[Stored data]
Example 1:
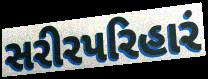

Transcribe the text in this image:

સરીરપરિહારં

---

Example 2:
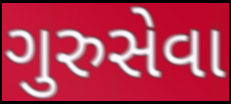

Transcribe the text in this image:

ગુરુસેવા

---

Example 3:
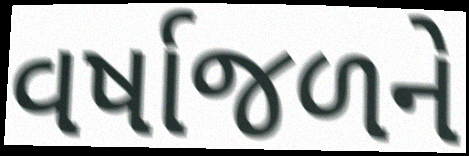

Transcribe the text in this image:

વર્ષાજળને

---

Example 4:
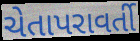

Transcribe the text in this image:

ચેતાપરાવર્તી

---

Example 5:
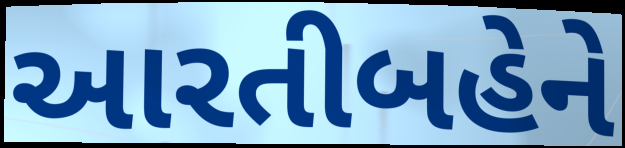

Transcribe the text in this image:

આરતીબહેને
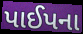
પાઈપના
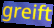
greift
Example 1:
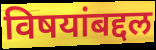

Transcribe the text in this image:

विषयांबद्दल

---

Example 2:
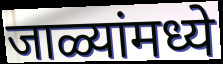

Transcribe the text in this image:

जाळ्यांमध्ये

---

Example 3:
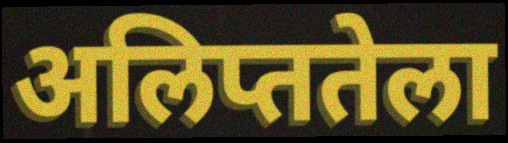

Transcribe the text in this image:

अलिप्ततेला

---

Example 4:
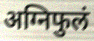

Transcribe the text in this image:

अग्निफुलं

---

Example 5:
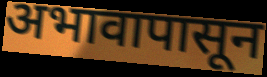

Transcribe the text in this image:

### [WHAT IS EXPECTED]
Using the records above, output their complete text exactly, minus any images.

### [ANSWER FOR THIS EXERCISE]
Example 1:

Transcribe the text in this image:

સરીરપરિહારં

---

Example 2:

Transcribe the text in this image:

ગુરુસેવા

---

Example 3:

Transcribe the text in this image:

વર્ષાજળને

---

Example 4:

Transcribe the text in this image:

ચેતાપરાવર્તી

---

Example 5:

Transcribe the text in this image:

આરતીબહેને
પાઈપના
greift
Example 1:

Transcribe the text in this image:

विषयांबद्दल

---

Example 2:

Transcribe the text in this image:

जाळ्यांमध्ये

---

Example 3:

Transcribe the text in this image:

अलिप्ततेला

---

Example 4:

Transcribe the text in this image:

अग्निफुलं

---

Example 5:

Transcribe the text in this image:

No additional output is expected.